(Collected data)
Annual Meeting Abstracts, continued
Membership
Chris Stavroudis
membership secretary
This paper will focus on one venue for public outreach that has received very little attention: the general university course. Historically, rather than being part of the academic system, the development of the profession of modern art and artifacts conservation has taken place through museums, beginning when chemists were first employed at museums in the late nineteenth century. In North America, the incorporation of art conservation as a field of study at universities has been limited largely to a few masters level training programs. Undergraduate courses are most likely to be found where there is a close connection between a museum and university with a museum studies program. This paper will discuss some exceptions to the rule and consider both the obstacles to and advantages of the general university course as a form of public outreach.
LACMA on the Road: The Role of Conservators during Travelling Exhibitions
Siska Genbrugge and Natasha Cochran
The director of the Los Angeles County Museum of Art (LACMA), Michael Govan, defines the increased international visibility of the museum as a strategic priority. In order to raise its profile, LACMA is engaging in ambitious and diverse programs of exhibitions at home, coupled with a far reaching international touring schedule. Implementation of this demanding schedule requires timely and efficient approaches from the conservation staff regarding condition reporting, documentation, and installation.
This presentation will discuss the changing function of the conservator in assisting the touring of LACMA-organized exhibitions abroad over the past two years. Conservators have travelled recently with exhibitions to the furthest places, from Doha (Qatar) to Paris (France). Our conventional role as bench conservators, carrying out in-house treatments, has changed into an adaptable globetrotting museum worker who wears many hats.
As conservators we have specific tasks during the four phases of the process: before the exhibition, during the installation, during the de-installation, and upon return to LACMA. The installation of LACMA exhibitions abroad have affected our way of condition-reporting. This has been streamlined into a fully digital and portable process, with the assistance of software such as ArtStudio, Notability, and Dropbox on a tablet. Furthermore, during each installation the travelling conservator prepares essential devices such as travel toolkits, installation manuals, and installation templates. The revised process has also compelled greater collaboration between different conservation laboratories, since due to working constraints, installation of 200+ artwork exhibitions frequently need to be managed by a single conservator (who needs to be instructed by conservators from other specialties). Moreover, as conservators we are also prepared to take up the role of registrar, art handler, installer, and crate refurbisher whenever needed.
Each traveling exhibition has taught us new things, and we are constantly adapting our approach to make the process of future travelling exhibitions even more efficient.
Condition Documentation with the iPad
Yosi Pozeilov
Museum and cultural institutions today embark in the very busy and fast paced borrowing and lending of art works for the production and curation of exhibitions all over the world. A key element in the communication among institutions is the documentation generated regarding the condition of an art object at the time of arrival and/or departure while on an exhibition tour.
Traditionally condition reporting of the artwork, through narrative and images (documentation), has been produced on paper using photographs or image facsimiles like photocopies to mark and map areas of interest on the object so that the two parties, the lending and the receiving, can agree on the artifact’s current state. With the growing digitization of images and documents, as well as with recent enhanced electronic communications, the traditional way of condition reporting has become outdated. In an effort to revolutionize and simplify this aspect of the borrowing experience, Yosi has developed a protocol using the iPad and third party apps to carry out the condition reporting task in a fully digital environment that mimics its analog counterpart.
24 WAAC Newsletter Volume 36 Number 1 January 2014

## WHAT THE EXERCISE ASKS
Find each line of the data above that holds the word "iPad", then copy it.

## EXPECTED ANSWER
Condition Documentation with the iPad
Traditionally condition reporting of the artwork, through narrative and images (documentation), has been produced on paper using photographs or image facsimiles like photocopies to mark and map areas of interest on the object so that the two parties, the lending and the receiving, can agree on the artifact’s current state. With the growing digitization of images and documents, as well as with recent enhanced electronic communications, the traditional way of condition reporting has become outdated. In an effort to revolutionize and simplify this aspect of the borrowing experience, Yosi has developed a protocol using the iPad and third party apps to carry out the condition reporting task in a fully digital environment that mimics its analog counterpart.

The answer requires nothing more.